Тараканы-“мерседесы” (у С. Довлатова есть сравнение тараканов с гоночными автомобилями), “мясные тараканы” (гоголевское: “тараканы, выглядывающие, как чернослив, из всех углов”), “тараканья оболочка” и “нежное и легкоранимое” внутреннее существо (тут нельзя не вспомнить кафкианского Грегора Замзу) — целый букет аллюзий, подтекстов, интеллектуальных провокаций — “дегзд” Андрея Левкина очень плотный. Любой бытовой штрих тут же перерастает в художественно-философский шлейф, который хочется читать. Увлекательная метафизика души. Если угодно — диалектика, но это словосочетание занято... Нет, все-таки — метафизика. Не случайно в романе присутствует (пусть беглое) упоминание имени Григория Паламы, основоположника исихазма, религиозного иррационального “душезрения”.

Но вместе с тем у Левкина очень сильно рациональное, картезианское начало: он то и дело вводит в текст физико-математические, логические, компьютерно-программистские и т.п. “примочки”. Декарт вообще постоянно “мелькает” в романе. Ему, например, приписывается определение мира: “Мир — это сказка, рассказанная идиотом”. Левкинский мистический рационализм — где-то между Паламой и Декартом.

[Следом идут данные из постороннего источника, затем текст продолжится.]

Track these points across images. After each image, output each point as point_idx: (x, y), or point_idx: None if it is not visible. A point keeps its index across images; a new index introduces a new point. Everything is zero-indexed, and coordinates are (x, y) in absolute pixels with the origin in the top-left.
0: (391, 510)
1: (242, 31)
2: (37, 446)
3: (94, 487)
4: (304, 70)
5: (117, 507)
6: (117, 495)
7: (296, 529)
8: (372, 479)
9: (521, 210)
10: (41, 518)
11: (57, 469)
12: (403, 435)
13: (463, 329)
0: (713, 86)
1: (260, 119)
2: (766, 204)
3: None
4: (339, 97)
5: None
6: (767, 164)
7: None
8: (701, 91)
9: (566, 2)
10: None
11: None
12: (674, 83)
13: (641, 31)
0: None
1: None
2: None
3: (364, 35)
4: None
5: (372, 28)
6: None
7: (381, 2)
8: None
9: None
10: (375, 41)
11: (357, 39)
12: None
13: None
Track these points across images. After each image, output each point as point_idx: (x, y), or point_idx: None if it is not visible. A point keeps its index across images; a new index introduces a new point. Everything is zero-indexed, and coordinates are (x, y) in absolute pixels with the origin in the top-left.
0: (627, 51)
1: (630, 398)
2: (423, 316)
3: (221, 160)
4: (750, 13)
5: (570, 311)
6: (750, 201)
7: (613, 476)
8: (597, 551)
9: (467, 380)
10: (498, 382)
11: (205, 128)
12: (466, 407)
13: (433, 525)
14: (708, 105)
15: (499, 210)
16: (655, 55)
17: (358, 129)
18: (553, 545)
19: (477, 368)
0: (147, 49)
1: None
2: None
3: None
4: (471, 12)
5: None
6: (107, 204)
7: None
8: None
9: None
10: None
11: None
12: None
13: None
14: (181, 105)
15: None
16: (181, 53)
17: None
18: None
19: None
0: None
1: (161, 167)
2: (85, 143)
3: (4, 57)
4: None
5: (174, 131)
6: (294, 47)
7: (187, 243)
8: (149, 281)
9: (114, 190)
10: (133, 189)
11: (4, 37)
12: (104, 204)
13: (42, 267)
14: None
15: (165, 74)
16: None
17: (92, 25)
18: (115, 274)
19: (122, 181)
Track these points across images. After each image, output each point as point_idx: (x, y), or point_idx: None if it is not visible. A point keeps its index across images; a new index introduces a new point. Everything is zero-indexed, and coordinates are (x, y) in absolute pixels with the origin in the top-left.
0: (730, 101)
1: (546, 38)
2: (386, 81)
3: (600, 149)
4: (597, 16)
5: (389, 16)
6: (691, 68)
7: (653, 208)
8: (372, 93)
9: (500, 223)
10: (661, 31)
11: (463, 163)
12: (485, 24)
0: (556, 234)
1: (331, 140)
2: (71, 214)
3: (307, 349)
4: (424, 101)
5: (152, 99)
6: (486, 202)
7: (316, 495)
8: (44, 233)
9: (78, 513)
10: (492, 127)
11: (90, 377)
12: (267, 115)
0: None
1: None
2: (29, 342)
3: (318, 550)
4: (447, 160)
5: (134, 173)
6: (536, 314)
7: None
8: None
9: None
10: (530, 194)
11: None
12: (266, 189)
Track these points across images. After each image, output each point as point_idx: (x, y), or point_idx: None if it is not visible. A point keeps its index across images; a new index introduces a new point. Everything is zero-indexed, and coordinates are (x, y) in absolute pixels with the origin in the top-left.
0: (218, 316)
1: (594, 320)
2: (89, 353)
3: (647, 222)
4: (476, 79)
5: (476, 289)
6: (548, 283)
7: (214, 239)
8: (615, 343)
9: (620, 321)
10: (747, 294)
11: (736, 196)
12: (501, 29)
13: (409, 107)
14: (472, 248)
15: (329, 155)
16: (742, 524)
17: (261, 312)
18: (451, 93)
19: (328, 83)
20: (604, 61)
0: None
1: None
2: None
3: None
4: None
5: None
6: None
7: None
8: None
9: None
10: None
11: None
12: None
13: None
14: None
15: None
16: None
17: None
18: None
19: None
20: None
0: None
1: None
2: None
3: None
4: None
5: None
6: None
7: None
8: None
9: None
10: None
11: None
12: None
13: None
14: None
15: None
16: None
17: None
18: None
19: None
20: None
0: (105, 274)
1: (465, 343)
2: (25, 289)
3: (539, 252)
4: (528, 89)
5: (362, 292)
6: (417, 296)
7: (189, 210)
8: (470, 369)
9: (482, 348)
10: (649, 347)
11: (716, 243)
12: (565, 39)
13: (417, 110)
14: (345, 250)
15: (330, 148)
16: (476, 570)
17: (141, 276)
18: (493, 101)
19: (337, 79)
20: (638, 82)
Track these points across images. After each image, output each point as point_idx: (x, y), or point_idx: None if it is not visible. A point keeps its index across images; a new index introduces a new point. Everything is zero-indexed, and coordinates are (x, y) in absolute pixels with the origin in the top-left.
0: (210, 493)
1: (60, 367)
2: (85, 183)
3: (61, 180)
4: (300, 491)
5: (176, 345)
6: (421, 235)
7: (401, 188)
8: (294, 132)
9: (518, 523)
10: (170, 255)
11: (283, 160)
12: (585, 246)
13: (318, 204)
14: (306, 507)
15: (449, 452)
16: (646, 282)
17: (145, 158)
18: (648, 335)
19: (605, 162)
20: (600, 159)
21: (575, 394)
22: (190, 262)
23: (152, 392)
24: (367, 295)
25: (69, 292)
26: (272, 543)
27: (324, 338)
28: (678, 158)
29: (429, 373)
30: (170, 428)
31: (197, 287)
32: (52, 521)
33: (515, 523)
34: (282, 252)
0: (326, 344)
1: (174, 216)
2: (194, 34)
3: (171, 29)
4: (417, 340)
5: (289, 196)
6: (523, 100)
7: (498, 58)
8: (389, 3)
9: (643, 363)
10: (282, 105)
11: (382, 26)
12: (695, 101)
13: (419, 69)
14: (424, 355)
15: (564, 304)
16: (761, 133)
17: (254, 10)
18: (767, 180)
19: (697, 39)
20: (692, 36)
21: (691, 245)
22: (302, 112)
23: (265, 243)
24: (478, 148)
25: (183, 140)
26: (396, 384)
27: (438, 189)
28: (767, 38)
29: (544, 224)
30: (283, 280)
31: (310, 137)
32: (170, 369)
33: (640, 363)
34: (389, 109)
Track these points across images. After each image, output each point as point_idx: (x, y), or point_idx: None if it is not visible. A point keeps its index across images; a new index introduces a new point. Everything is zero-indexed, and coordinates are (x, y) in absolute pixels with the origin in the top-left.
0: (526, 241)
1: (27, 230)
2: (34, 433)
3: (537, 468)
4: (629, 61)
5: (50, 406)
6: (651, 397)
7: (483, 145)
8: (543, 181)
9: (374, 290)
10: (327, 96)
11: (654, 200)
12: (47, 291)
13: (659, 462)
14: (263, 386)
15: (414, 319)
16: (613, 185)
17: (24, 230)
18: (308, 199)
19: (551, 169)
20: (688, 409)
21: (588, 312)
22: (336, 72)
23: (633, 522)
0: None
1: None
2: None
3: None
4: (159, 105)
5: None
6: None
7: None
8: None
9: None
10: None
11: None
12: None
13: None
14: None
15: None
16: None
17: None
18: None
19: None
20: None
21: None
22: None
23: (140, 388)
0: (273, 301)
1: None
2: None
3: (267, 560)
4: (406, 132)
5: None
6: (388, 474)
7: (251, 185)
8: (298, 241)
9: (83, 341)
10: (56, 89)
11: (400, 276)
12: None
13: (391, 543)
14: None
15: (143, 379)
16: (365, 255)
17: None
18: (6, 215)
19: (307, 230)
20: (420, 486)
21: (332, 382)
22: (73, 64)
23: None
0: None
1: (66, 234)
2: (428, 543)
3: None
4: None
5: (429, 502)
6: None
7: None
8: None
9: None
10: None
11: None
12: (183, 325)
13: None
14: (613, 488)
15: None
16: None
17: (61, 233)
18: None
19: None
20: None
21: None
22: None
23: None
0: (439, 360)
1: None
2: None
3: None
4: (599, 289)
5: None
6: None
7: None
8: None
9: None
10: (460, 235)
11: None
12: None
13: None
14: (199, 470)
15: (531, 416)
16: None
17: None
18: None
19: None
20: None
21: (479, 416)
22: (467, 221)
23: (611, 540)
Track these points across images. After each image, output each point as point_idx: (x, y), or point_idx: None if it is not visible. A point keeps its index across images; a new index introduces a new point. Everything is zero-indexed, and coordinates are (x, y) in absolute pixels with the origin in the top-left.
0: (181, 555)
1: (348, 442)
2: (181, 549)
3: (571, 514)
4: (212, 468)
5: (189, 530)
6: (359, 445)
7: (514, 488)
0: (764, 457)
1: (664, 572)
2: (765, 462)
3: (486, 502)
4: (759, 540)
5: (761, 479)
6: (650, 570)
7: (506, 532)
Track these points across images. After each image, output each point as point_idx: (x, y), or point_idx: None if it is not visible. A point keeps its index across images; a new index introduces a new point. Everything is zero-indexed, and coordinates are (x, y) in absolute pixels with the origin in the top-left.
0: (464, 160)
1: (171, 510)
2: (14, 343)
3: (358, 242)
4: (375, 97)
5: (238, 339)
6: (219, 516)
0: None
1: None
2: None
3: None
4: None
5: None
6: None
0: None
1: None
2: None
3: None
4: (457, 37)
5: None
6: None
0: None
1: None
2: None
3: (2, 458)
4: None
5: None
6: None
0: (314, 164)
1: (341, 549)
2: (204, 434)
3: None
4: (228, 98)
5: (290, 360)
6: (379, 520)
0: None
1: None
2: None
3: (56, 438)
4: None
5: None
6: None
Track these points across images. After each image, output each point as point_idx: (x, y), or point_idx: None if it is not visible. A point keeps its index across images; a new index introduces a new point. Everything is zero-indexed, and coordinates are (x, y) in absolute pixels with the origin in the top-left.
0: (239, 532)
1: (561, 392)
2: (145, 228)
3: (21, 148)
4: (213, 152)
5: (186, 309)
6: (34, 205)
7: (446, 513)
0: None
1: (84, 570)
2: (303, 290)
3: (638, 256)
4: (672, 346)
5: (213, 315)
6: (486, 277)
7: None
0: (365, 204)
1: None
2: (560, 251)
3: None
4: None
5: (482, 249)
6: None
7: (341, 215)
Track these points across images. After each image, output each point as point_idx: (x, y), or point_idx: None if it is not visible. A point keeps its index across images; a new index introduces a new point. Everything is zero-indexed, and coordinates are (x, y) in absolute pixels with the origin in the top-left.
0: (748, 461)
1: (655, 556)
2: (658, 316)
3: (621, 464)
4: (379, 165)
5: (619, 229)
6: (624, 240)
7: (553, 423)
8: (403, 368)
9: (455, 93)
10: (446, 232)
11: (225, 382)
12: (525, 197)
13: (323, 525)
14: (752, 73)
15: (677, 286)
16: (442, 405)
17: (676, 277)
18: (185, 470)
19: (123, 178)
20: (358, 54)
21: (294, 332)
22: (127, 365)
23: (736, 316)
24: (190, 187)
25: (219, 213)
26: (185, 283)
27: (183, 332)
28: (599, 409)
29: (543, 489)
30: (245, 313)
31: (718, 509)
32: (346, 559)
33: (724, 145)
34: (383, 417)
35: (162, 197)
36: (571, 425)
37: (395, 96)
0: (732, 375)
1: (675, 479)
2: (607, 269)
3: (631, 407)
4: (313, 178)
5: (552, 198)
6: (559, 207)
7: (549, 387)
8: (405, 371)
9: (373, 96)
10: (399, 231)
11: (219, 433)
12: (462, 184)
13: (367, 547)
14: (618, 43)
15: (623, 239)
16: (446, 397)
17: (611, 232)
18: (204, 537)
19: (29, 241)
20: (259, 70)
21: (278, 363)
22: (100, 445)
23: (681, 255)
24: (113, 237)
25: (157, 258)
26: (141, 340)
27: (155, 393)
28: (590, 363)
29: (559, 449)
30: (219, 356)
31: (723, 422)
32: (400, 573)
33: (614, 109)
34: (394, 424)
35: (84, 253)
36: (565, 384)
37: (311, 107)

Или рационалистический мистицизм — это уж как больше нравится. Его интересует “все тайное, разумное, вечное”.

Но пафоса нет. Автор слишком умен, чтобы впадать в какой бы то ни было пафос. Есть пародирование всего этого “тайного, разумного, вечного” в духе сократизма. Находясь в “коме”, герой, в частности, находит старую брошюру некоего В.П. Калошина, человека, придумавшего новую науку — “тасентоведение”. В.П. Калошин заново дает классификацию всем вещам мира — “тасентам”. Делая вид, что до него ничего не было. Он считает себя Логическим Богом, творцом классификационного порядка в мире... Левкин называет эту болезнь “классификационным зудом”. Трактат Калошина чем-то очень похож на знаменитый “Логико-философский трактат” Л. Витгенштейна. И на уйму других трактатов. Калошин — собирательный структуралист-утопист ХХ века, стремящийся создать универсальный метаязык, который объяснит все сразу. А мир вокруг героя О. — постструктуралистский и деконструктивистский. Иначе говоря, нестабильный. Декарт, структурализм, Калошин, Витгенштейн и т. д. — это некое упорядоченное прошлое. А Палама, деконструктивизм, кома и мистическое общение с Солярисом-Мозгвой — это наше сейчас. Опять же, ян и инь, как они ни надоели. А между ними, как между Сциллой и Харибдой, — герой О. со своей экзистенциальной комой, со своей по-левкински печально-ироничной растерянностью: самое частотное словечко во внутренних монологах героя — “что ли”.

В принципе это ситуация вечная. Но с О. она произошла в 2001 году. Символически. В начале третьего тысячелетия. В Третьем Риме по кличке “Мозгва”. А главное — заканчивается все хорошо. Что уж совсем редко встречается в мировой “серьезной” литературе, где царствует лозунг: “Смело мы в бой пойдем, все покалечимся и умрем”. “Он, О., был здесь, но, что ли (сократическое левкинское словечко. — В.Е.), и нигде: солнце грело, ветерок обдувал, еще сохранившаяся утренняя прохлада холодила. От Триумфальных ворот до дорогомиловской развилки было пусто, совсем пусто, кома ушла. Или все приросло и срослось, будто и не было ничего”.

Все “приросло и срослось”. “Что пройдет, то будет мило”. И никаких ком.